Structural root architecture of 5-year-old Pinus pinaster measured by 3D digitising and analysed with AMAPmod

Pinus pinaster (Ait.) is a high yielding forest tree, producing nearly a fourth of French marketed timber essentially from intensively managed stands located in southwestern France, in the Landes Forest. This species has generally a poor stem straightness, especially when it grows in poor sandy podzol of the Landes Forest, affected by summer droughts and winter floods. Above- and below-ground architecture and biomass as well as stem straightness were measured on twenty-nine 5-year-old planted trees uprooted by pulling with a lumbering crane. A very precise numeric representation of the geometry and topology of structural root architecture was gained using a low-magnetic-field digitising device (Danjon et al., 1998; Sinoquet and Rivet, 1997). Data were analysed with AMAPmod, a database software designed to analyse plant topological structures (Godin et al., 1997).
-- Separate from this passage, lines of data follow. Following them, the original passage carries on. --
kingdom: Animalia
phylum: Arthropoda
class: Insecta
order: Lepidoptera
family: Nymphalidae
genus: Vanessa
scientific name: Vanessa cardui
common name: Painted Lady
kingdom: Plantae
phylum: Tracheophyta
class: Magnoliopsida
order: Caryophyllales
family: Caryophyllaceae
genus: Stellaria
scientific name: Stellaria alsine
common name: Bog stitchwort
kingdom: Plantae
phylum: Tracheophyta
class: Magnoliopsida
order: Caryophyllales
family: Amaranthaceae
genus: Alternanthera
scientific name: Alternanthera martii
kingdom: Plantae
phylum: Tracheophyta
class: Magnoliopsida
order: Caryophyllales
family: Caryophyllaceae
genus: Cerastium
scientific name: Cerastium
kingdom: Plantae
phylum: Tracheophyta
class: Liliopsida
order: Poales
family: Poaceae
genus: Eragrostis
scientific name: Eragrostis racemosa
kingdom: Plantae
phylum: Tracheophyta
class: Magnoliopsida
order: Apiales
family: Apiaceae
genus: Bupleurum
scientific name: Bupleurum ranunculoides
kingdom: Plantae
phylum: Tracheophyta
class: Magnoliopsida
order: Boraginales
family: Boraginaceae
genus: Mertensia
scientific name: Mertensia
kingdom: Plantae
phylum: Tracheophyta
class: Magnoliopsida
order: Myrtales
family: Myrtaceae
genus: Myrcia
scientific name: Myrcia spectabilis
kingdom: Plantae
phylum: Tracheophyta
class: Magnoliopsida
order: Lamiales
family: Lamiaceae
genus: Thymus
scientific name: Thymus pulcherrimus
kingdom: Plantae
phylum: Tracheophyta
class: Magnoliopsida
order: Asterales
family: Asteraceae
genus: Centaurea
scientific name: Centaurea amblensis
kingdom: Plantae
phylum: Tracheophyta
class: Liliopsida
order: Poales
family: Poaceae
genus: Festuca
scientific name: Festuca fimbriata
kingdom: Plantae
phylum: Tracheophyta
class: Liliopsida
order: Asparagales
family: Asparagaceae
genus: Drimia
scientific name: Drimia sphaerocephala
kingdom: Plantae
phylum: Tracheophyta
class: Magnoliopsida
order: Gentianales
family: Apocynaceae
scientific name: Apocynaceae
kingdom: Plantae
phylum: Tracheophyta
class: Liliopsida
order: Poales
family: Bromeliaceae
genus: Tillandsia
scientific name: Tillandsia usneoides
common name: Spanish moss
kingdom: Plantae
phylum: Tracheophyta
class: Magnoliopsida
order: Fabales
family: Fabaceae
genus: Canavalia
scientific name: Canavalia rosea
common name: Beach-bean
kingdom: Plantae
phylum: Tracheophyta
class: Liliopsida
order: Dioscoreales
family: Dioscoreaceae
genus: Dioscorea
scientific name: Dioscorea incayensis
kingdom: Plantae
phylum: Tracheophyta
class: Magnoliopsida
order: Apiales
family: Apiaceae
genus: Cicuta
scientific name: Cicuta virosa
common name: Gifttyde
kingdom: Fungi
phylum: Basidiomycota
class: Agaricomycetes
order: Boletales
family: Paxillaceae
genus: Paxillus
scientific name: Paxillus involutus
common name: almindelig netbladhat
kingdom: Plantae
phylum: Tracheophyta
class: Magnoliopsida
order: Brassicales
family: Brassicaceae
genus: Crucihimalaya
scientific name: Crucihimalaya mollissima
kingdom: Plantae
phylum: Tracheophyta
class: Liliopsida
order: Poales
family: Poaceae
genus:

Several characteristics of root architecture were extracted by queries including root number, length, diameter, volume, spatial position, ramification order, branching angle and inter-laterals length. Differences between root systems originated from their dimensions, but also from the proportion of deep roots and the taproot size, which represented 8% of the total root volume. The proportion of root volume in the zone of rapid taper was negatively correlated with the proportion of root volume in the taproot indicating a compensation between taproot and main lateral root volume. Among all studied root characteristics the maximal rooting depth, the proportion of deep roots and the root partitioning coefficient were correlated with stem straightness.